Переговоры вели лично Сталин и Молотов, не думая советоваться с остальными членами Политбюро. Не поставили в известность даже Ворошилова, который еще вел переговоры с англо-французской делегацией.
От Советского Союза договор был подписан, как известно, Молотовым, и поэтому он получил неофициальное название «пакт Молотова – Риббентропа». К этому договору Молотов и Риббентроп подписали секретные протоколы. В одном из них территория Литвы объявлялась сферой влияния СССР. Одновременно были оформлены довольно поспешно и некоторые другие секретные соглашения о разделе «сфер влияния» в Восточной Европе и в Прибалтике. Их оригиналы в советских дипломатических архивах не сохранились, и можно предположить, что после начала войны они были уничтожены. Однако практика советско-германских отношений в 1939-м – начале 1941 года, несомненно, базировалась на официально подписанных соглашениях. В Бонне оригиналов также до сих пор не обнаружено, но имеются фотокопии, которые признаются всеми западными историками за копии подлинных соглашений. На первом Съезде народных депутатов СССР в Москве в мае-июне 1989 года М. С. Горбачев сообщил, что германский канцлер Г. Коль передал эти копии советскому правительству. Поэтому Съезд народных депутатов образовал специальную комиссию по изучению всего комплекса вопросов, связанных с советско-германскими отношениями 1939–1940 годов.

**Фрагмент данных:**
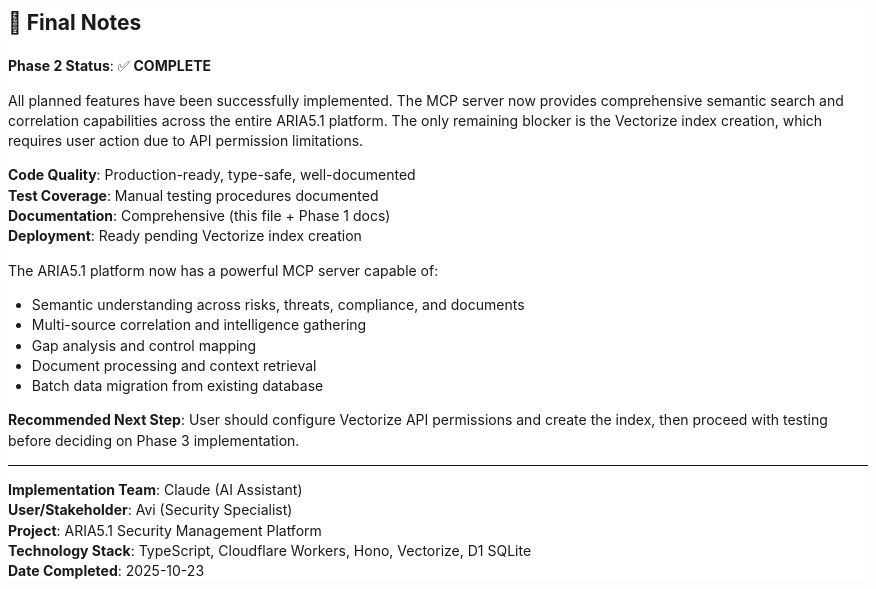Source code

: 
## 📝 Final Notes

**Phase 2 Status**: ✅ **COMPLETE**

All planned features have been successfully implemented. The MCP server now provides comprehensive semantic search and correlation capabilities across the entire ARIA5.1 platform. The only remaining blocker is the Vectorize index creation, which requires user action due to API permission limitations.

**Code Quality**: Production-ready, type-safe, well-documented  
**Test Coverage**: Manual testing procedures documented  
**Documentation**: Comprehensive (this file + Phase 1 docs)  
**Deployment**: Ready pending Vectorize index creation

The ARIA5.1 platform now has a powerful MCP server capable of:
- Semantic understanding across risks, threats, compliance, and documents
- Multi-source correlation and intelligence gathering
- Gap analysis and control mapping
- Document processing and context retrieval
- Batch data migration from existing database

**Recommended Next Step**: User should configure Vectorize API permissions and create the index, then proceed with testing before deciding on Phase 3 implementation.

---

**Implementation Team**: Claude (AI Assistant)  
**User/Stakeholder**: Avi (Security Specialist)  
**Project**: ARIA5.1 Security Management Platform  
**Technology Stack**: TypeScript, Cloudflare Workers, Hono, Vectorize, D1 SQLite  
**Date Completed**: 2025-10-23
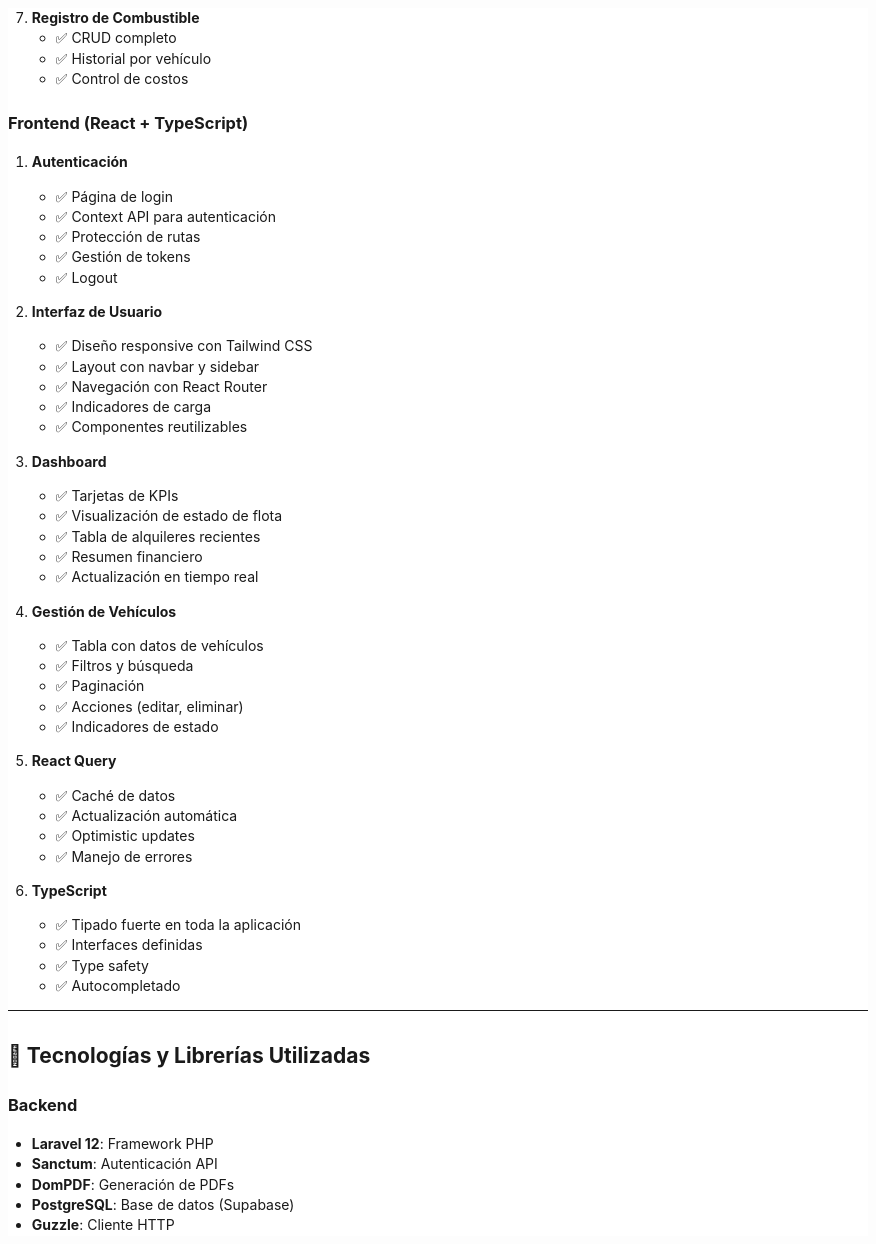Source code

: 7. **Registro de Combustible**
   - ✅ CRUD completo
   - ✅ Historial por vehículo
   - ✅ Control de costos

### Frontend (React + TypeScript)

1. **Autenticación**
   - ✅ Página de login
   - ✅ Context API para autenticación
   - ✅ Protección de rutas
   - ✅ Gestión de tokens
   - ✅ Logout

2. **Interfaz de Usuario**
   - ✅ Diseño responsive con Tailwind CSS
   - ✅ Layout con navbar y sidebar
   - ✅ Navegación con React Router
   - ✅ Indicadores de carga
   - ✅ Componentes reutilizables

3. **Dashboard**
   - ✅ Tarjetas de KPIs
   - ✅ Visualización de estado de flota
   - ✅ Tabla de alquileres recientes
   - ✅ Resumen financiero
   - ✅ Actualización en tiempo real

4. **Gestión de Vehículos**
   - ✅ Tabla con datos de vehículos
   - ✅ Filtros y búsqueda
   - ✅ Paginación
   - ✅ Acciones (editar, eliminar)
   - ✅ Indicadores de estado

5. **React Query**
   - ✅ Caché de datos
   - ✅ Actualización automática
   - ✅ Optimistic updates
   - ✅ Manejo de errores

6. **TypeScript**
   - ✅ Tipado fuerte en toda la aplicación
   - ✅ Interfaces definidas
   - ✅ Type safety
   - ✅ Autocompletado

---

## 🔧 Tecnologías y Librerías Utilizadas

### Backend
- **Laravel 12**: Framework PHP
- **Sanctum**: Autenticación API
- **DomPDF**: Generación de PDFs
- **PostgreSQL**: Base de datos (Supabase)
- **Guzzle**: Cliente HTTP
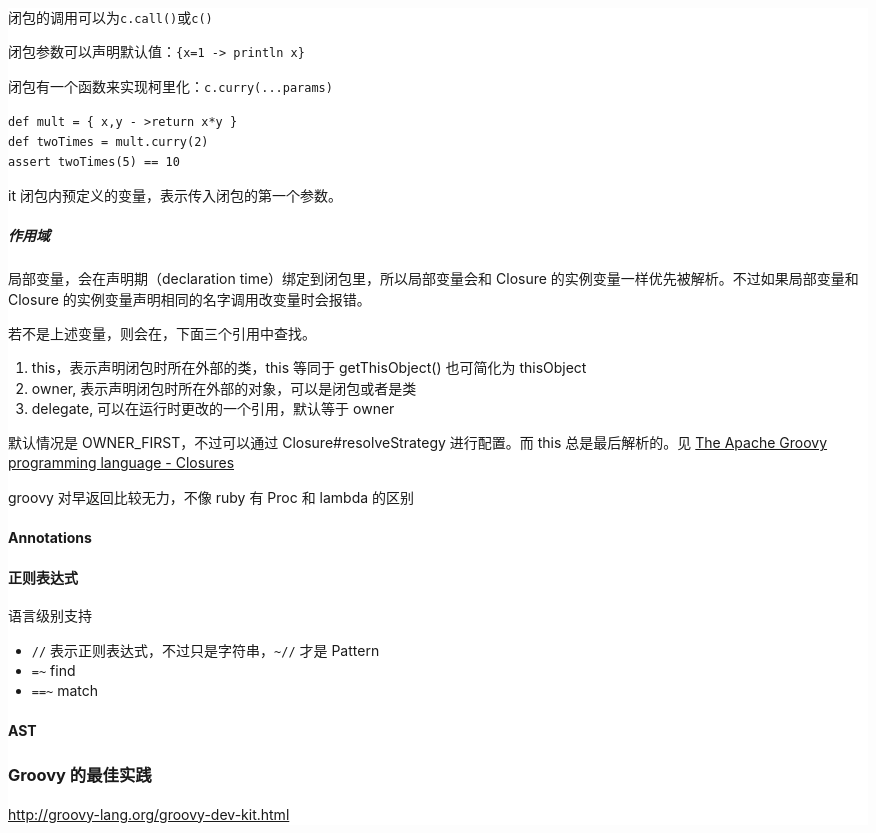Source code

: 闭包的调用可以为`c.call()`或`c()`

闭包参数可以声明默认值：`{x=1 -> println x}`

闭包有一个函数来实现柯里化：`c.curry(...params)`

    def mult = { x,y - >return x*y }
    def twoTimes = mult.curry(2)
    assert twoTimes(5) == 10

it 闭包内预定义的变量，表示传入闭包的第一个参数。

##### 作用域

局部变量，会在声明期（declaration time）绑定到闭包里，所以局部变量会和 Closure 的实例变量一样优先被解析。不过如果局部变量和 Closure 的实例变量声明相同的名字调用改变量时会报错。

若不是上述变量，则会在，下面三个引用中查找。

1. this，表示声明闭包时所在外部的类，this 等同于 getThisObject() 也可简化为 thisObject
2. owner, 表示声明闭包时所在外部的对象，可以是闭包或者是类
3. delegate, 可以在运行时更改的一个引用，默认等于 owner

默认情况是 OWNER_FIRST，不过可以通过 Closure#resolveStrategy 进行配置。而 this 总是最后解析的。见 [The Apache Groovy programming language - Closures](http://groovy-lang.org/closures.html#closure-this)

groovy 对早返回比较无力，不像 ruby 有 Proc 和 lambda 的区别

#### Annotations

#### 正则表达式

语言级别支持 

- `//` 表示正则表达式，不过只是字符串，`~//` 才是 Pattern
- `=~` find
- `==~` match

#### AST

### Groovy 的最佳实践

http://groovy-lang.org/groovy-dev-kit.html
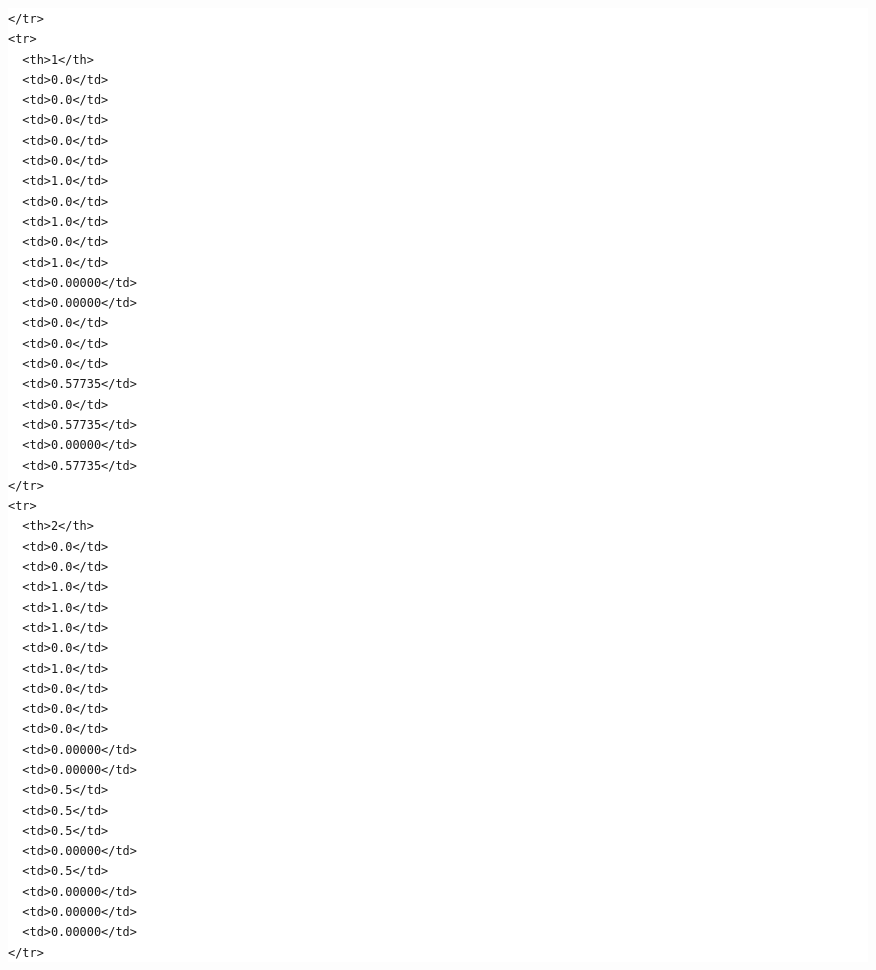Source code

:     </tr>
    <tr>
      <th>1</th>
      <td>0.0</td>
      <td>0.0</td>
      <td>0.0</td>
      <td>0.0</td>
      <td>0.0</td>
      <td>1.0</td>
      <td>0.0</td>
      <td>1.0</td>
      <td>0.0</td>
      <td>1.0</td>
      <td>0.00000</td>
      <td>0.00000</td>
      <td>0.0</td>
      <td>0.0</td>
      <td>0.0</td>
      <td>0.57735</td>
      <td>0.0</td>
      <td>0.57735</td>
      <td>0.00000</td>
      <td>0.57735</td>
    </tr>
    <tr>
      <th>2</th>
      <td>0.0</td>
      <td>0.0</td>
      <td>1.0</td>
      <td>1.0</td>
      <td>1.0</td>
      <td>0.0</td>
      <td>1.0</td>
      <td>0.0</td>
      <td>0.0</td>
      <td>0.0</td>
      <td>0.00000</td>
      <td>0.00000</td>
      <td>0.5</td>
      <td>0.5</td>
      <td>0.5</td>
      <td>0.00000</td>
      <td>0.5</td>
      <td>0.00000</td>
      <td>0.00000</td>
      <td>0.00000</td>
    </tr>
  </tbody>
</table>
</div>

**Список заданий:**
(A) Кто, согласно тексту о пакте Молотова – Риббентропа, передал советскому правительству копии секретных соглашений?
(B) Повторите дословно фрагмент текста о пакте Молотова – Риббентропа: всё, начиная со слов «Переговоры вели лично» и до слов «с англо-французской делегацией.» включительно.
Данные представляют собой отдельный материал, не связанный с текстом.

**Ответы:**
(A) Германский канцлер Г. Коль.

(B)
Переговоры вели лично Сталин и Молотов, не думая советоваться с остальными членами Политбюро. Не поставили в известность даже Ворошилова, который еще вел переговоры с англо-французской делегацией.